I could see them making small movements there.
That day, after finishing the preliminary hearing and being put into the car again, I was struck by an indescribably unpleasant feeling this time.
When coming here, even so, I had been buoyant.
Shinjuku was still bustling.
When we saw a beautiful woman flustered in front of the car, we were delighted.—But why were there so many "women" walking about?
And when I was out in the world, there had never been so many women walking about.
This struck me as strange.
Women, women, women… Our eyes, until they ached, kept searching out nothing but women from the bustling crowds….
The distance to the prison was shrinking.
We exchanged all sorts of jokes along the way.
But both of us steadily fell silent.
“We saw the town… and now we’re sitting here again…”
I blurted out just that.
And then I fell completely silent.
By now, the prison van had passed under the national railway overpass and entered N-town.
This year, too, had only five days left.
*Solitary Cell Ditty*
“……Ever since I read Dostoevsky’s *Memoirs from the House of the Dead* the other day, I keep imagining my brother enduring those endlessly long days in that dark prison—unable to sleep—and I truly wish I’d never read it.”
“But every time I visit, you’re goofing around—laughing so loudly it’s unlike someone in prison—and every letter you write is full of carefree nonsense.—I simply can’t understand why.”
When I read this letter, I burst out laughing.
What idiot would equate Dostoevsky with proletarian warriors?
I too remembered laboring through that book long ago.
True enough—to humanitarians this place might seem anguished, grim, and devoid of salvation. But the Proletariat, who never lose sight of tomorrow, stay “bright” wherever they’re kept.

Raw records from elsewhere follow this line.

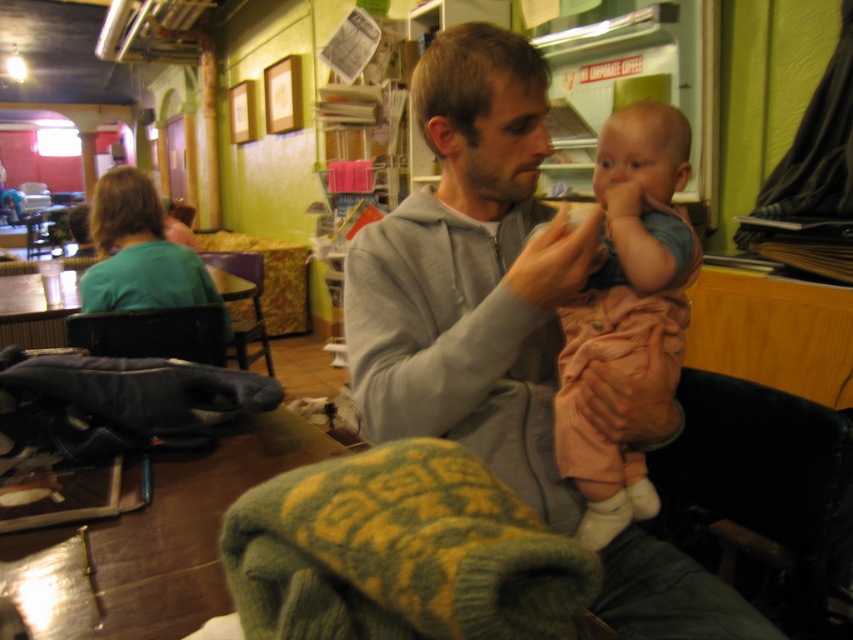
You are a customer entering the cafe and want to sit down. There is a matte green shirt at upper left and a wooden chair at center. Which object should you approach to find a seat?

The wooden chair at center is the object you should approach to find a seat because it is a chair, while the matte green shirt at upper left is just an article of clothing and not a seating option.

You are trying to decide between sitting in the black leather chair at lower left or the wooden chair at center. Which chair has a smaller width?

The black leather chair at lower left has a smaller width than the wooden chair at center.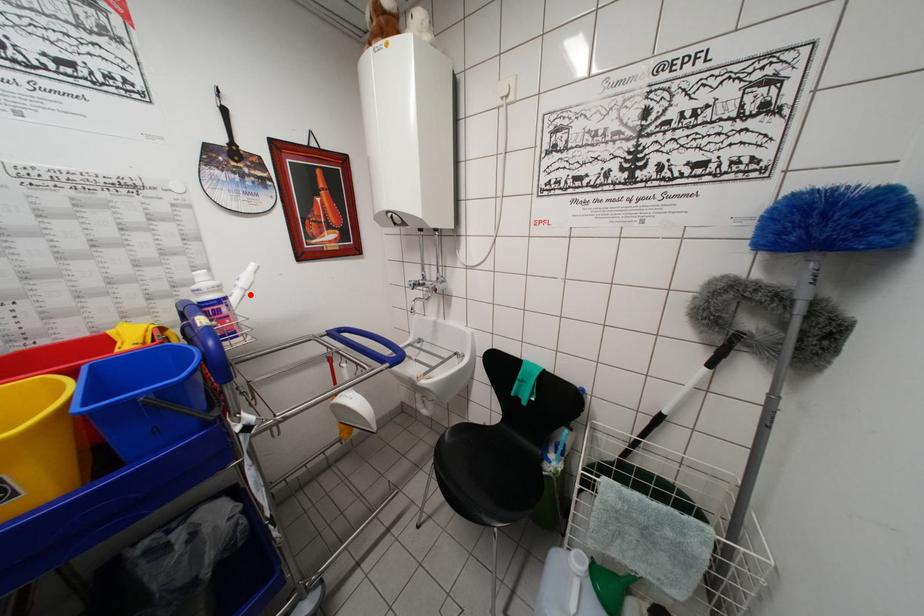
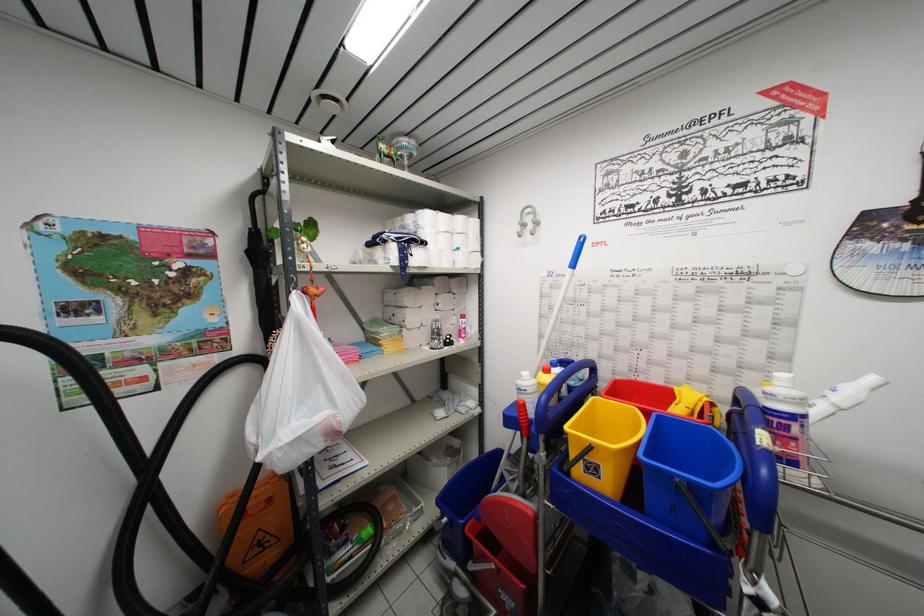
In the second image, find the point that corresponds to the highlighted location in the first image.

(845, 415)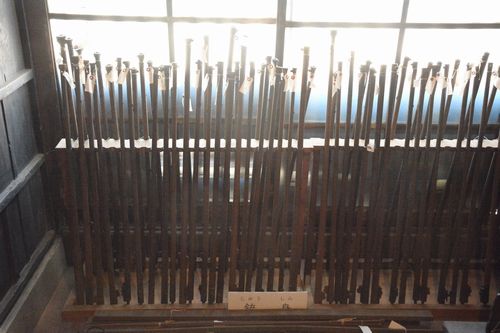
This screenshot has height=333, width=500. What are the coordinates of `floor` in the screenshot? It's located at (58, 319).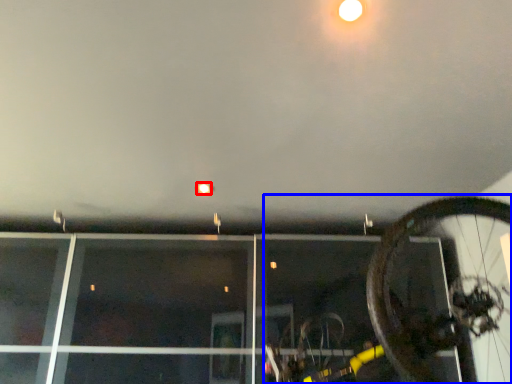
Question: Among these objects, which one is farthest to the camera, droplight (highlighted by a red box) or bicycle (highlighted by a blue box)?

Choices:
 (A) droplight
 (B) bicycle

Answer: (A)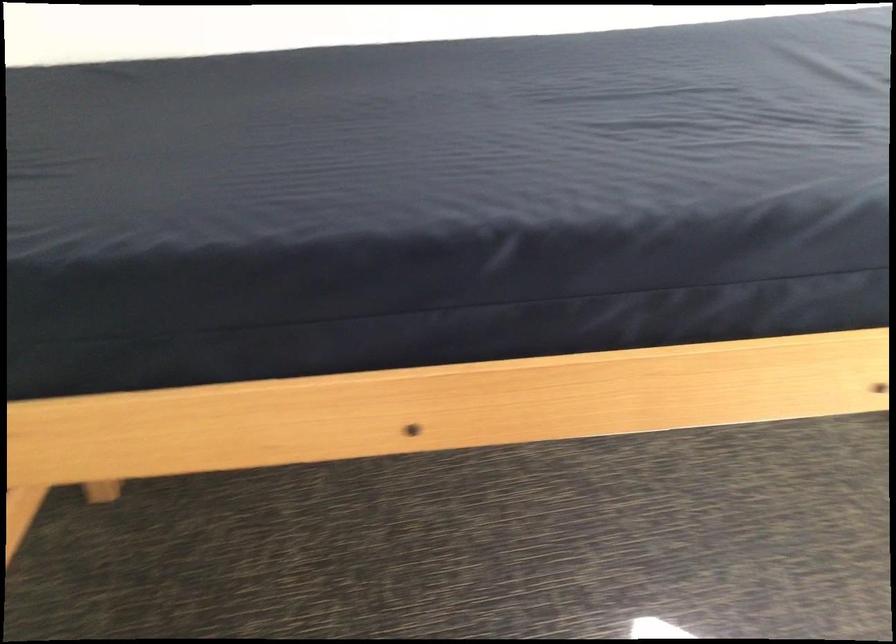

They even whistle nonchalant ditties.
Occasionally in the hallway, I would encounter other "woven hats." With just a single glance, we could immediately tell whether they were comrades or petty thieves or robbers. There he’d be—woven hat flipped back at the nape, shoulders swinging wide with each stride—a comrade through and through. He stood in stark contrast to the other criminals shuffling about with downcast eyes, perpetually hunched forward as if expecting a blow.
Far from it—the menial laborers had told us—some of our comrades were designating specific spots in communication rooms and exercise yards, using them to exchange “repo” with fellow solitary cell comrades and even creating something called a “Prison Central Committee.” For instance, they were attempting to link up with external “Moppur” contacts to connect with actual movements outside, while internally uniting everyone to try submitting demands for “improved prison treatment.”
No matter where those bastards seized us and tried to shove us, we never ceased our activities for even an instant.
When people spoke of "solitary cell," "solitary cell," it might ring as though it were some hellish place.
If there existed anyone who feared being thrown into that place and consequently considered hesitating in our movement, then I swore by God—(though saying "God" felt odd)—
“Truly, I’m such a carefree one,” he said.
First off, I would sometimes start singing in my solitary cell while mimicking the familiar movements of a bon dance—
Solitary cell—yoisho,
Whoever you are—O-ide,
Heave-ho!
………………
Postscript: There are still so many stories about Taguchi.
This is but a small part of those stories.
I hope to have another opportunity to introduce them one by one in the future.